How to complete this task -
I would like every line of the records below that contains the word "AGCR" copied.
##### Given data
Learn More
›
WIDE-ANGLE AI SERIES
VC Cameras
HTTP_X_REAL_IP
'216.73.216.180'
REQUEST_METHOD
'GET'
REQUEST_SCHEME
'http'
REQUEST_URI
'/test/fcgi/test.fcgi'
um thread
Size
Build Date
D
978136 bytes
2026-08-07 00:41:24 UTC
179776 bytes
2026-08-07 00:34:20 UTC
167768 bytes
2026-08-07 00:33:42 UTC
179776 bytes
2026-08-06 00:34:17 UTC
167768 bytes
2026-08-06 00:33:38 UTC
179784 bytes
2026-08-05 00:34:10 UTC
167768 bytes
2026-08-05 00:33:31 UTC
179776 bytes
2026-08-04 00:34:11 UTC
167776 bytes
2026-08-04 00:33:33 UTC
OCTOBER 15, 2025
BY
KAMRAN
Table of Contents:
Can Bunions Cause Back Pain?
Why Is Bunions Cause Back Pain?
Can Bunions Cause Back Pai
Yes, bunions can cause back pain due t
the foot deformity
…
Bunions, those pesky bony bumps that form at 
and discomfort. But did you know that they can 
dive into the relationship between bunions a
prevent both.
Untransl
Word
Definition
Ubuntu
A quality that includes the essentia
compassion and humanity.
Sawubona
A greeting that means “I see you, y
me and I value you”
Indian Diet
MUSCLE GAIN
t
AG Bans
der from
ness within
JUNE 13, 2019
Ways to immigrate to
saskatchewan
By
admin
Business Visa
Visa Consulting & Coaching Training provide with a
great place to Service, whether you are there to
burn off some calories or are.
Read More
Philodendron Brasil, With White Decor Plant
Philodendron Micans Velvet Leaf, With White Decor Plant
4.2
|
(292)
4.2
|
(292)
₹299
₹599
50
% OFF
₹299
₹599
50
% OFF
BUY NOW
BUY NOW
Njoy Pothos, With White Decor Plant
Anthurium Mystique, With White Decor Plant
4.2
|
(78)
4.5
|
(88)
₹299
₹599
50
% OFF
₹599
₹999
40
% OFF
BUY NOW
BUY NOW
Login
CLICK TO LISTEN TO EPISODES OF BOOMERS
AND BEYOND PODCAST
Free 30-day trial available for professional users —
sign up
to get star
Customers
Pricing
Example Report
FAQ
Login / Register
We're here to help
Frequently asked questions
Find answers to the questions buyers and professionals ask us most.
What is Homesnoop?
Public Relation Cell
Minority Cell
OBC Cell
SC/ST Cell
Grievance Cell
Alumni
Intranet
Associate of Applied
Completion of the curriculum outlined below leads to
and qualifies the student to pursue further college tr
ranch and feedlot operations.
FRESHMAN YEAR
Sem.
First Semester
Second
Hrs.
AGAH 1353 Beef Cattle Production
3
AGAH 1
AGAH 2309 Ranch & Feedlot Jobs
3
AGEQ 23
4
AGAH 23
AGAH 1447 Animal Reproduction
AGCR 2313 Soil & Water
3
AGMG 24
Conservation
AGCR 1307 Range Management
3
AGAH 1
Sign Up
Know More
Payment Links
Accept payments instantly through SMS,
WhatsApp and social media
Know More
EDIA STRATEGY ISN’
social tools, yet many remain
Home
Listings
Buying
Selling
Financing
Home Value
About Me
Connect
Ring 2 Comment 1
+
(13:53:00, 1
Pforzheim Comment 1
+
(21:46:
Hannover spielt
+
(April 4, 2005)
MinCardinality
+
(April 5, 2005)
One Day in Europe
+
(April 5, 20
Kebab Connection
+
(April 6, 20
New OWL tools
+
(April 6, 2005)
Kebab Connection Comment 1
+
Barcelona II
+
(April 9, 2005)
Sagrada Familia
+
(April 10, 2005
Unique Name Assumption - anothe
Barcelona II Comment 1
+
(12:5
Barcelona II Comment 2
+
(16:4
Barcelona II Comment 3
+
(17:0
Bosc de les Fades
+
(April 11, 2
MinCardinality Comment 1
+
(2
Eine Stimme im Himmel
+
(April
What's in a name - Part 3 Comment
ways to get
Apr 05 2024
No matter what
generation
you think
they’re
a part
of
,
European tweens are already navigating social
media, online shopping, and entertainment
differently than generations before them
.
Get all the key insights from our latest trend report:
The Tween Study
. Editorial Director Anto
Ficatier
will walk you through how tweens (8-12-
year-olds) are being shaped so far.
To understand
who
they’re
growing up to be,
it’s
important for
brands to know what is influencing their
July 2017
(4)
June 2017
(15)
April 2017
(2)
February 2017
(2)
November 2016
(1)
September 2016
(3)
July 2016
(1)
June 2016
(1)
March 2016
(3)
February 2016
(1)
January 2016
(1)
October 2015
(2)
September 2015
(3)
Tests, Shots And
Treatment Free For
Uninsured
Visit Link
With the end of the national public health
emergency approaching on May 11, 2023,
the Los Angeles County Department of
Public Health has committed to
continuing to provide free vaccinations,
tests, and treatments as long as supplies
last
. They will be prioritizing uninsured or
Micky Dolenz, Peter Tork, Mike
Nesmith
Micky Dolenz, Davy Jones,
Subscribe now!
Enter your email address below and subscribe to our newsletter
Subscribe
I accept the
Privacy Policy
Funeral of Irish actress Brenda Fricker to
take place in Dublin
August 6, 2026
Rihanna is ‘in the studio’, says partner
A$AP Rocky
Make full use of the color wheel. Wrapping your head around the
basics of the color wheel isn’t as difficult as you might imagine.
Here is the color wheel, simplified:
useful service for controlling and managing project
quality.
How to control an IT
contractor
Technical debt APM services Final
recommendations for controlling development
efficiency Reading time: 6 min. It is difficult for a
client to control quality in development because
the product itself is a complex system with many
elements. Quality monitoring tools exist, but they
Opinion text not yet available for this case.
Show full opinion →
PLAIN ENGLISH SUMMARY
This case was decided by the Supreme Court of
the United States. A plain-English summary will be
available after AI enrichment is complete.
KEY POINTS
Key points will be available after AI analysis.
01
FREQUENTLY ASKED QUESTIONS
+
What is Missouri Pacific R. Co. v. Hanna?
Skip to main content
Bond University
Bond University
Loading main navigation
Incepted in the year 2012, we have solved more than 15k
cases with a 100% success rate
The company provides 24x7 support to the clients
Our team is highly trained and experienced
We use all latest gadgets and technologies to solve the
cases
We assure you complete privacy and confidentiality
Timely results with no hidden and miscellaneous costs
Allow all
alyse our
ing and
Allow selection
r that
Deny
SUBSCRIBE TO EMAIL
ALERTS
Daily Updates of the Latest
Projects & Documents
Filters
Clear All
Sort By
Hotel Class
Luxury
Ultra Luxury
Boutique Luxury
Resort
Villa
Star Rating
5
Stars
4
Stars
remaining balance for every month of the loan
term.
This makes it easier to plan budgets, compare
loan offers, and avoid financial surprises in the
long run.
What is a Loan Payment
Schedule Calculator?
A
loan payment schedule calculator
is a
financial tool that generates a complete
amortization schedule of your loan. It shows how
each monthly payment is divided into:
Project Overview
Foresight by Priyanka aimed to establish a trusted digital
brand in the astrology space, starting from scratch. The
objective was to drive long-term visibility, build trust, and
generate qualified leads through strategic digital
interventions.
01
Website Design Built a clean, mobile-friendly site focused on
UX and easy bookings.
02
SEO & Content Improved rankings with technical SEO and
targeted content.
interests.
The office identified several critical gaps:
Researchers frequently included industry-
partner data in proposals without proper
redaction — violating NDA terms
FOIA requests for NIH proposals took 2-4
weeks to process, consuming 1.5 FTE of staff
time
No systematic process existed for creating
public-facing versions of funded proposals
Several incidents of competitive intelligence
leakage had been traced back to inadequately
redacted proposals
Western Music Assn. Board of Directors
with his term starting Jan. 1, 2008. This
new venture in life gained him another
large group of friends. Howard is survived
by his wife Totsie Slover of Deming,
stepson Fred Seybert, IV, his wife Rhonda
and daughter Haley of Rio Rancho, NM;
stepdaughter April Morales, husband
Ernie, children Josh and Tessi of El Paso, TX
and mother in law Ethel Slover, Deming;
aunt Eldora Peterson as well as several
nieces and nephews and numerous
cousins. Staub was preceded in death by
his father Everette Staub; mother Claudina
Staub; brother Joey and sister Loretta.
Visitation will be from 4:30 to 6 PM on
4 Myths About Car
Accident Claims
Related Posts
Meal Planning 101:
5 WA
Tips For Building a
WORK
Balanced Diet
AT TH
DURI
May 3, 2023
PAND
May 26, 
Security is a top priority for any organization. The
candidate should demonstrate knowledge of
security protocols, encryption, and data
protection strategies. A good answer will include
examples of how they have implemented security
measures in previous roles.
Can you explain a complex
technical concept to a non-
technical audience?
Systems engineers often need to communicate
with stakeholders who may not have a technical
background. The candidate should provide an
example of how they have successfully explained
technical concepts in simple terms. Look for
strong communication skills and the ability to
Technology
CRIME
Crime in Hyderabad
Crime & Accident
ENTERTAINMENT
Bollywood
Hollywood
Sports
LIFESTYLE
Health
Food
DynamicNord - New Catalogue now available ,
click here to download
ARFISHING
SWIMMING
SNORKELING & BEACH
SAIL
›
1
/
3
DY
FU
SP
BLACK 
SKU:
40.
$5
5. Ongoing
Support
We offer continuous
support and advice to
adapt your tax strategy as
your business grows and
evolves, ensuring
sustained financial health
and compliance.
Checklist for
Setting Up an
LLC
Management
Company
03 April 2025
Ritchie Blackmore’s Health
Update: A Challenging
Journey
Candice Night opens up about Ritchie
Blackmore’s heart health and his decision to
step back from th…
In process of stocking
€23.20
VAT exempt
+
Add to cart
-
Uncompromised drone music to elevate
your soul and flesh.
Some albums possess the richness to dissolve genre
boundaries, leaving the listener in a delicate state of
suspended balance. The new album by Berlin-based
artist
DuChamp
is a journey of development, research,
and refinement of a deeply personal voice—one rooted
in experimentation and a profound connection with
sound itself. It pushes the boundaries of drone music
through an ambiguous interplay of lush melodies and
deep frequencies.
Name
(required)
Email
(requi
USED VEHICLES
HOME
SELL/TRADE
##########
Response box -
AGCR 2313 Soil & Water
AGCR 1307 Range Management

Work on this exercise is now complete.